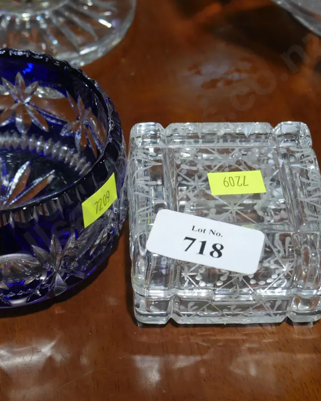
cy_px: 199
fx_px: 844
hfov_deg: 21.5
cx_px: 107
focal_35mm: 71
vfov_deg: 26.8
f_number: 5.3
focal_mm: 27
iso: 500
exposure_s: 1/60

WHAT IS REQUIRED |
Leave every image out and retype the entries above word for word.

SOLUTION BELOW |
cy_px: 199
fx_px: 844
hfov_deg: 21.5
cx_px: 107
focal_35mm: 71
vfov_deg: 26.8
f_number: 5.3
focal_mm: 27
iso: 500
exposure_s: 1/60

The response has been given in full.